I will try the workaround in the X driver and see.

Is there any preliminary guess/chance for an official fix in kernel or in xorg?

Thanks,
-mk

Comment 27 Mirek Kratochvil 2019-10-06 20:13:37 UTC

Confirming the posted X driver workaround fixes it on 2700U. Debian 5.2.* kernels and vanilla 5.3.1 work perfectly now.

Anyway, the latest X driver from git is broken as well. Should the issue be reported there, or is it better to fix it in kernel layer?

Thanks again,
-mk

Comment 28 Johannes Hirte 2019-10-07 05:59:58 UTC

(In reply to John Smith from comment #22)
> (In reply to Johannes Hirte from comment #21)
> > Any possibility to test with 5.3 kernel? It seems it's fixed but not
> > backported.
> 
> If I'm understanding it correctly, backported means it already should be in
> 5.4, no?

You're right, I've read it wrong. 

From the reports, it seems to be compositor related. For me, kwin with OpenGL 3.1 backend works fine. xfwm4 seems to trigger the bug, maybe other compositors too.
-- -- --
### [DO THIS]
In the bug thread, which kernels does Mirek Kratochvil report as working perfectly with the X driver workaround?

[Collection entries]
-- -- --
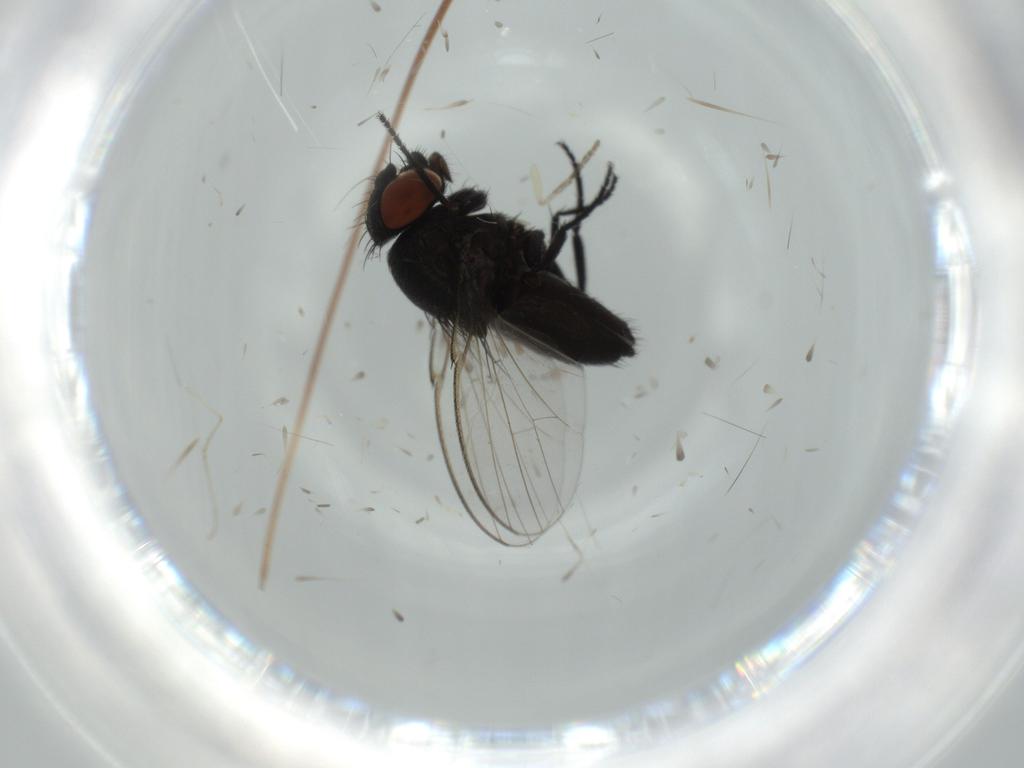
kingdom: Animalia
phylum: Arthropoda
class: Insecta
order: Diptera
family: Milichiidae
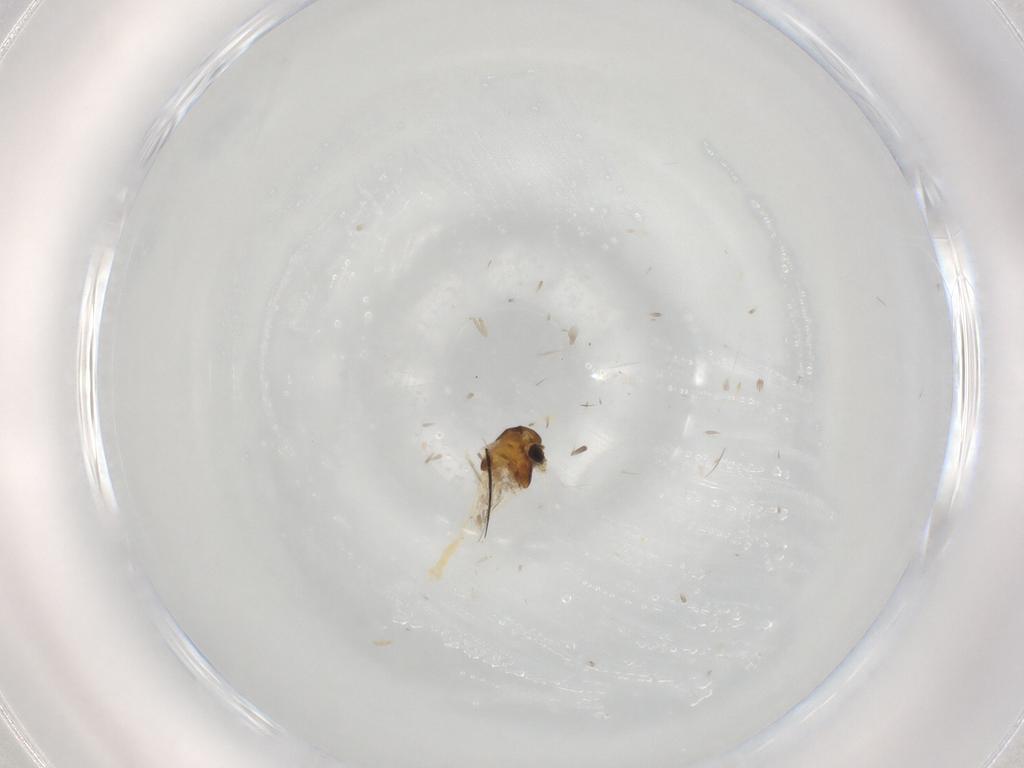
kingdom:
-- -- --
### [RESPONSE]
Debian 5.2.* kernels and vanilla 5.3.1.